For the records below, the count of lines that hold "SilkS" is required; give only that number.
________
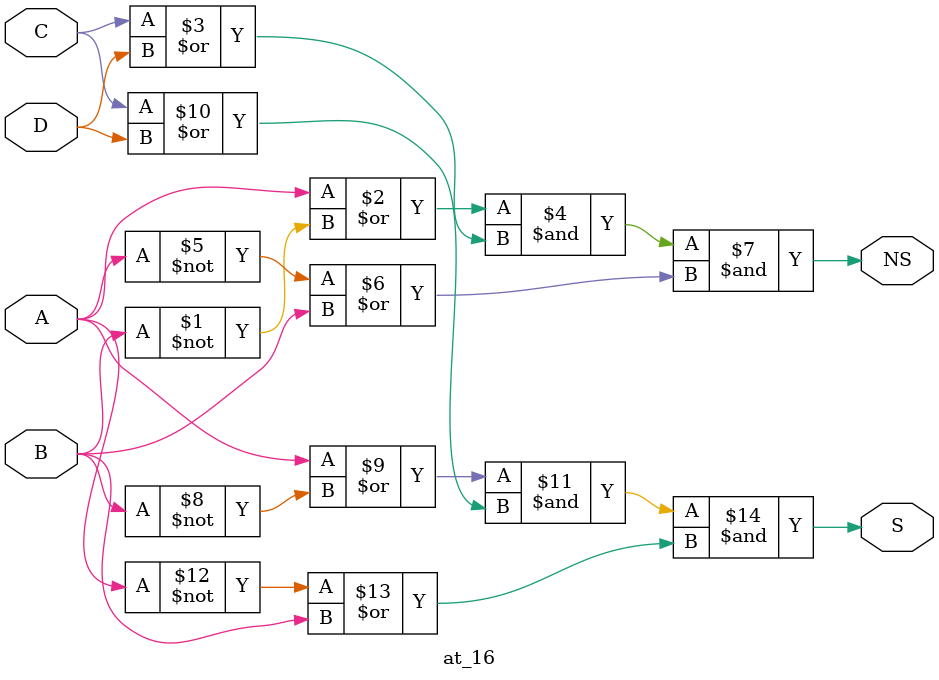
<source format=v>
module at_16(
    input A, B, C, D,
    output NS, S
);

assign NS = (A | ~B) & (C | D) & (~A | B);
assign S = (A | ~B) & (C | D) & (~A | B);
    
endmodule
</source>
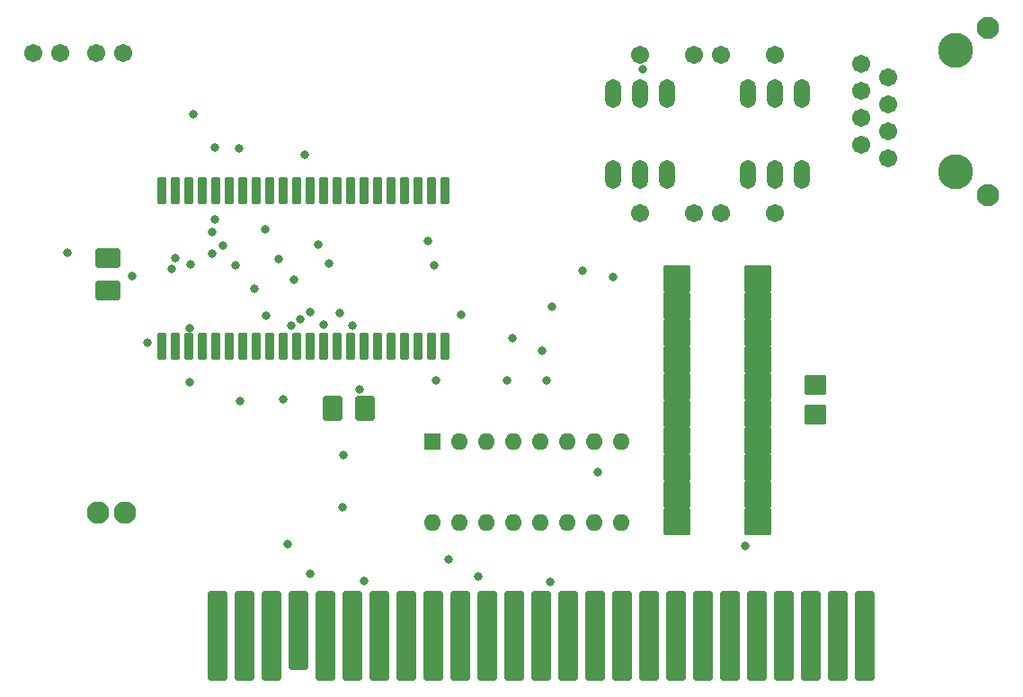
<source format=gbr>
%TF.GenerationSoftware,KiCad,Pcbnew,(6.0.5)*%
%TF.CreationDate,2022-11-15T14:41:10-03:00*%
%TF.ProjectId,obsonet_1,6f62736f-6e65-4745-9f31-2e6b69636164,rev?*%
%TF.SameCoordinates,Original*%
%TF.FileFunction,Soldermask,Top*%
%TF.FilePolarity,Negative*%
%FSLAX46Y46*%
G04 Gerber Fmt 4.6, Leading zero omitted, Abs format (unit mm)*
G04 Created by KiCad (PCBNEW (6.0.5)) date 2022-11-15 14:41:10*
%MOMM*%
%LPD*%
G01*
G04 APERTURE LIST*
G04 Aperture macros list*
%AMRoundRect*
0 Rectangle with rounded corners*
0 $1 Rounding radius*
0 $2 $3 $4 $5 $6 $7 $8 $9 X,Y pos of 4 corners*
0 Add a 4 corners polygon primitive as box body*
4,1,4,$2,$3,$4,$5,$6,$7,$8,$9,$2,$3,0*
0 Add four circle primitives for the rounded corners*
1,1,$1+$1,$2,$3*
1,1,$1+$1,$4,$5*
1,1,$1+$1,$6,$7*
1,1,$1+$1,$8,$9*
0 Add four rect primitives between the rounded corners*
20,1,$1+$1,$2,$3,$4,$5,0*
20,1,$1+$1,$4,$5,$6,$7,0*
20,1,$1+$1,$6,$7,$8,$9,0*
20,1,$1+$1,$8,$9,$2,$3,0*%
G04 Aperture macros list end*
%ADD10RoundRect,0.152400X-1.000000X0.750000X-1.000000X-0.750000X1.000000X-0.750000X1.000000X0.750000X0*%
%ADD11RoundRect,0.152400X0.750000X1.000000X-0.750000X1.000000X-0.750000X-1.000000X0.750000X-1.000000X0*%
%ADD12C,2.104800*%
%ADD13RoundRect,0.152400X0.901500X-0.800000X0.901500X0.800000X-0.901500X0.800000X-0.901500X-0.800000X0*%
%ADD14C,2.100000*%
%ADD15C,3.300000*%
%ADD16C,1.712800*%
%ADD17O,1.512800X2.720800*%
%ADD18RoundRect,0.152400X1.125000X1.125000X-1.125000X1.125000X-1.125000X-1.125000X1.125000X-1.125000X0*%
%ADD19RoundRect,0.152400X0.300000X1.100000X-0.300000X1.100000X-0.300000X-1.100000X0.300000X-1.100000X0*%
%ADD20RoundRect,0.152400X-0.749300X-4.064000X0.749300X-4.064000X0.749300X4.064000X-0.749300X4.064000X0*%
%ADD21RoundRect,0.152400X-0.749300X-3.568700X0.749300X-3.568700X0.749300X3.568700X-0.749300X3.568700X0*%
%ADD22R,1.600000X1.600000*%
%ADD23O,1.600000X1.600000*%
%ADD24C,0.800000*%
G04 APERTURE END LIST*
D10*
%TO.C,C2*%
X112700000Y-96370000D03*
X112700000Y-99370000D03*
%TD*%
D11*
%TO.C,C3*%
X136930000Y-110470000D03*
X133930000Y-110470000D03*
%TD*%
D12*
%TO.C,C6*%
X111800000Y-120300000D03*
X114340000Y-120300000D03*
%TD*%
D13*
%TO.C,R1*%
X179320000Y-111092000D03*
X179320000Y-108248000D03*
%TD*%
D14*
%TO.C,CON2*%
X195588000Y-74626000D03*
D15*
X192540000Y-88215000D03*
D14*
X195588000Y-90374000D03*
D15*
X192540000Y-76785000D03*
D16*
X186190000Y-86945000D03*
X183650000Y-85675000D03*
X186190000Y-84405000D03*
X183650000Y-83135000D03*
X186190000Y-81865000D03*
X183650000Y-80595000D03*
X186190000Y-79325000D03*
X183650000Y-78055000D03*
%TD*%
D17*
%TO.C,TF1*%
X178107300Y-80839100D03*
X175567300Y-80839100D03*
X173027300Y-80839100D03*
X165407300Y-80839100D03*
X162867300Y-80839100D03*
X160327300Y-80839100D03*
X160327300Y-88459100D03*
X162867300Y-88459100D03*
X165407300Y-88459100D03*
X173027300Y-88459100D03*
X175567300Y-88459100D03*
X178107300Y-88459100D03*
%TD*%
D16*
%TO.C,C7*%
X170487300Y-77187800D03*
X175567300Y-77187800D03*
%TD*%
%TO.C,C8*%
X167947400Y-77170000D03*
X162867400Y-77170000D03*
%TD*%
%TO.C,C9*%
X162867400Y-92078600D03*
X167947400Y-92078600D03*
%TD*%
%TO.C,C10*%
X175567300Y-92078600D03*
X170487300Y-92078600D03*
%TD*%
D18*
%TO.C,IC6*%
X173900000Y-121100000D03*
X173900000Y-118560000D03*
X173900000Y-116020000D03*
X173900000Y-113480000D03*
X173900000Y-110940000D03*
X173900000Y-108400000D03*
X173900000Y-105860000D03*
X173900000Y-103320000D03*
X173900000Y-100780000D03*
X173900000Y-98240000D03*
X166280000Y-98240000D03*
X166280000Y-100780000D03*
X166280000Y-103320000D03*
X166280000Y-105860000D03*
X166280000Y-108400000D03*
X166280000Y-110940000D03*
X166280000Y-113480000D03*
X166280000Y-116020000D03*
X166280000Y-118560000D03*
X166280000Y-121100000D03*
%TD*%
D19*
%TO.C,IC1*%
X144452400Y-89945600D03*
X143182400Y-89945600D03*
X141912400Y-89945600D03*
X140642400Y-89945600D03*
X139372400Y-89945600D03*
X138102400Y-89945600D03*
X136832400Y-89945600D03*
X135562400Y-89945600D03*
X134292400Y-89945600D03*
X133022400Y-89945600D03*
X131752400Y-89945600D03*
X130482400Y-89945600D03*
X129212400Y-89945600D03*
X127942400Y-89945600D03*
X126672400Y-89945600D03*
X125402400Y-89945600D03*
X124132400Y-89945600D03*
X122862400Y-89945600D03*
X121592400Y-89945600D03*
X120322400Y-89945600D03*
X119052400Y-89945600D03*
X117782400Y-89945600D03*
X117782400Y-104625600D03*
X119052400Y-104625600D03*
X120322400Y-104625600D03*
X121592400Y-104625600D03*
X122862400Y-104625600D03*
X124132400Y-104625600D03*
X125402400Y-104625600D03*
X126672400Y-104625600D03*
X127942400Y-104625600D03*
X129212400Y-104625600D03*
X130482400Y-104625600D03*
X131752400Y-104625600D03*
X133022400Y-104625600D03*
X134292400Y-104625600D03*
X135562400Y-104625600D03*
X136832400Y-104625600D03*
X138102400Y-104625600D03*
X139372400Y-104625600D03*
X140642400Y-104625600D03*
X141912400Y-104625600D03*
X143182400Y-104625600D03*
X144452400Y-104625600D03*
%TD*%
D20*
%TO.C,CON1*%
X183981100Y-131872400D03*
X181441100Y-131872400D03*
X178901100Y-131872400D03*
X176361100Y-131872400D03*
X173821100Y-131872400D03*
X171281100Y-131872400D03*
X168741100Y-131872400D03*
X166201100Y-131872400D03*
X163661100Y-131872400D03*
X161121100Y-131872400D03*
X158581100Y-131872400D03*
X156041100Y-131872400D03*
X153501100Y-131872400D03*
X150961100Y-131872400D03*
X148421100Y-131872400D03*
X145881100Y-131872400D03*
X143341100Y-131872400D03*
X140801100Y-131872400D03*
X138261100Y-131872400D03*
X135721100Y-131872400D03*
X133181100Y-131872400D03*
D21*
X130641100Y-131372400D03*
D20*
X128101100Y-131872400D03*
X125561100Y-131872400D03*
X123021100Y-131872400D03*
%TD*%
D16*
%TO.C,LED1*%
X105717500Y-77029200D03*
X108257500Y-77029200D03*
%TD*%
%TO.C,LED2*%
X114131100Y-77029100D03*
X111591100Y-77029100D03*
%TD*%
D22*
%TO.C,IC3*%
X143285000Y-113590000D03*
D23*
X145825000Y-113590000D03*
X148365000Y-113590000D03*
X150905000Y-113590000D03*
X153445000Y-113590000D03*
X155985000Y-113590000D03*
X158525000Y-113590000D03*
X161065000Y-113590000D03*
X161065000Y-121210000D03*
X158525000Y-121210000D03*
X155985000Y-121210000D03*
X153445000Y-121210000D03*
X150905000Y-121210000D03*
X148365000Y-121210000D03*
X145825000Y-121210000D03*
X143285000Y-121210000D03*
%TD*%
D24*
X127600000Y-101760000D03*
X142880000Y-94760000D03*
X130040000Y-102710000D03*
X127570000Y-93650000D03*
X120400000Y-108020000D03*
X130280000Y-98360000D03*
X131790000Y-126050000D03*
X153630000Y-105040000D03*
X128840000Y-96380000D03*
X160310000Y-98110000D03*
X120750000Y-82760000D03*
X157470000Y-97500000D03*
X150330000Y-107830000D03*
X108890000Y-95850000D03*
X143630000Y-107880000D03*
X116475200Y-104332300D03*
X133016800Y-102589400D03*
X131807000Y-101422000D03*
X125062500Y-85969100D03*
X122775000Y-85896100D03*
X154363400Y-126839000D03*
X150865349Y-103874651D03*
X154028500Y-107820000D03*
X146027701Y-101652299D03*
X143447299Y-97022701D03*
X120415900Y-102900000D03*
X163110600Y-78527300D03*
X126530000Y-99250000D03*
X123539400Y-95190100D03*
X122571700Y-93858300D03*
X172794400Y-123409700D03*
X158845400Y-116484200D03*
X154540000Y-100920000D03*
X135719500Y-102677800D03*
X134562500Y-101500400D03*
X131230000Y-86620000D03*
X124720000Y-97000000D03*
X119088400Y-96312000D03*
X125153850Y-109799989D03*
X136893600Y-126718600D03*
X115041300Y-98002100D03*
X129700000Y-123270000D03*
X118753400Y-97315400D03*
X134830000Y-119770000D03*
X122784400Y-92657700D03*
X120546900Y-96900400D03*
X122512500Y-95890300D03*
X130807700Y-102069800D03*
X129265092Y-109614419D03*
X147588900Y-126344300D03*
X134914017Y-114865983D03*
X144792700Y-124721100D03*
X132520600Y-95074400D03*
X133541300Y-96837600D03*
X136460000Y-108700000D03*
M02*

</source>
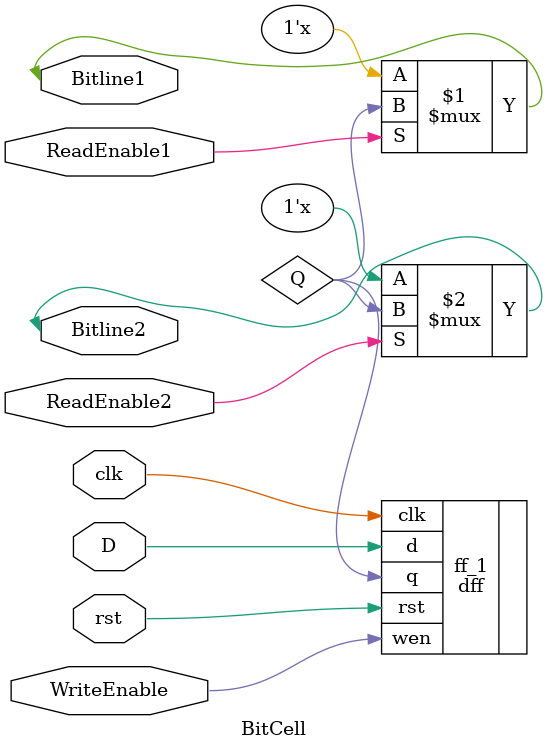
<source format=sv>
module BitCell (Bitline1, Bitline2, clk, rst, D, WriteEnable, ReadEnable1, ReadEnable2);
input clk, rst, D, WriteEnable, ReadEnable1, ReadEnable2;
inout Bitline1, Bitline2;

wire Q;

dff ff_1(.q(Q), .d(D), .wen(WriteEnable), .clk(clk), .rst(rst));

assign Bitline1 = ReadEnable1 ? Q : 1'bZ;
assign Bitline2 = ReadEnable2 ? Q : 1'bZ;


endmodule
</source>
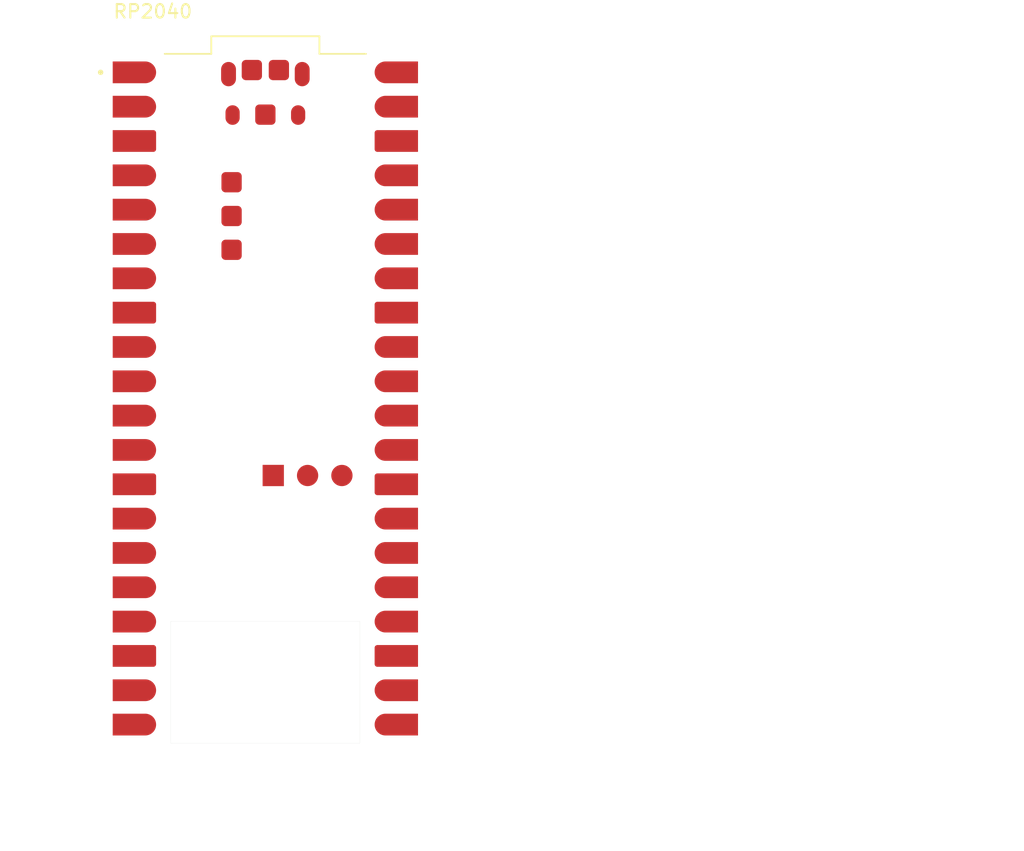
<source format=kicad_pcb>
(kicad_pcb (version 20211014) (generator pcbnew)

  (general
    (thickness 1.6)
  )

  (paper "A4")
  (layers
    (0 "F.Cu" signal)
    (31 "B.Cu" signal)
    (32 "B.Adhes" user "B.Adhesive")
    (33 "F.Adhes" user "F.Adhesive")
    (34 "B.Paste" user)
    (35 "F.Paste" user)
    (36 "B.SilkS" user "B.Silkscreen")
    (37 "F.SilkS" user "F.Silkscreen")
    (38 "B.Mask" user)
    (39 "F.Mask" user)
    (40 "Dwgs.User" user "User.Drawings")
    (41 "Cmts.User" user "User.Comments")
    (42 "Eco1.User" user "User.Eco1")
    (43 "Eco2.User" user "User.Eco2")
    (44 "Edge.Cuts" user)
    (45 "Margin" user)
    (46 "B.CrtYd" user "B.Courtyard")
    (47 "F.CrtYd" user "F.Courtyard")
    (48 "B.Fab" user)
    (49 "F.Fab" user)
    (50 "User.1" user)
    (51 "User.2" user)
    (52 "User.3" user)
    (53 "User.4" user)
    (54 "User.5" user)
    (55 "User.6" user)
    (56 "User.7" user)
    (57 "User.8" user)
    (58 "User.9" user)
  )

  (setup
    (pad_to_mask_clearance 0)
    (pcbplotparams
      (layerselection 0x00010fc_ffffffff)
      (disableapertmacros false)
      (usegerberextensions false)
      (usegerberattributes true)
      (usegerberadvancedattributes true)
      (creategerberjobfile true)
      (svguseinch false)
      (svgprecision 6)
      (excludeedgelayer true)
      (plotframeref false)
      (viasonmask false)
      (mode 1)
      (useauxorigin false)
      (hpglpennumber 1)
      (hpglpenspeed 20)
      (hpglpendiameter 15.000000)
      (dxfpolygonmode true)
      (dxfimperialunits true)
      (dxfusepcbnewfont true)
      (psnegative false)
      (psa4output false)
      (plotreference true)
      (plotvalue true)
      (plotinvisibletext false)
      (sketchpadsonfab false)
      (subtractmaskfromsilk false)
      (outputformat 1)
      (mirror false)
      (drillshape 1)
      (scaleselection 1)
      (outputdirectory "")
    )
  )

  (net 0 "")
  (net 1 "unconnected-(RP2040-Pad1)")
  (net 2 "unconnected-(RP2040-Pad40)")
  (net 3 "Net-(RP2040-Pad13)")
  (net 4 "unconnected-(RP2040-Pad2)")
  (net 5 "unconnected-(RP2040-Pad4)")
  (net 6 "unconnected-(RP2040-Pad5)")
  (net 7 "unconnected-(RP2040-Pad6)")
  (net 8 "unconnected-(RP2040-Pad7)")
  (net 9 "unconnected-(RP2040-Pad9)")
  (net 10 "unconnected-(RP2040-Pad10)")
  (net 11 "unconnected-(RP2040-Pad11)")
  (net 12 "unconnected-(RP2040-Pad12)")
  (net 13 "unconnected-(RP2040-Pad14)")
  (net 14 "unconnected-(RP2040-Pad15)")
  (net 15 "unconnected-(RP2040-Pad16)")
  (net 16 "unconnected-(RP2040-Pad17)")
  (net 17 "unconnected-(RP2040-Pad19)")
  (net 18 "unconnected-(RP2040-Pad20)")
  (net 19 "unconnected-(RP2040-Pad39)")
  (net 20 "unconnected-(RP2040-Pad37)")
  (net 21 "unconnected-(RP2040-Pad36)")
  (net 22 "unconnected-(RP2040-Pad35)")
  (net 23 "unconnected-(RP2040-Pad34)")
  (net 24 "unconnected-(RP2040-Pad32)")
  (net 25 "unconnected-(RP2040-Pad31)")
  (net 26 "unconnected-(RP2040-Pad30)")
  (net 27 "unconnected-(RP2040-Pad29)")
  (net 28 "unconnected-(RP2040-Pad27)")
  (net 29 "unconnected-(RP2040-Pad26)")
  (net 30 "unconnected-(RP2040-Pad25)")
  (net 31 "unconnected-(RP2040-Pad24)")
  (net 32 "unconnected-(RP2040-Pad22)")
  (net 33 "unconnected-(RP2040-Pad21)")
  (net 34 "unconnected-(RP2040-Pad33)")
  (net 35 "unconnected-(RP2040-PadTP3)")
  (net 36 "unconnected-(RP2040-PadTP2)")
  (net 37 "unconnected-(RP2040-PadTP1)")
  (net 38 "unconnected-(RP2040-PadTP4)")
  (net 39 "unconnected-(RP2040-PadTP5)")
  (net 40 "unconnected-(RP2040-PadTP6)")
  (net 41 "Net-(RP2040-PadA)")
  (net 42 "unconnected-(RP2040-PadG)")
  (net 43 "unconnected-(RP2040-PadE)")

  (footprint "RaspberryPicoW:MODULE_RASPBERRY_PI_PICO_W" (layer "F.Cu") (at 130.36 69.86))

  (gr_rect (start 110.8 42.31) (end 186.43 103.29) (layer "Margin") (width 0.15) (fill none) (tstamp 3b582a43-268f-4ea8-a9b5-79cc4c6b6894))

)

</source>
________
▸ RESPONSE BELOW: 2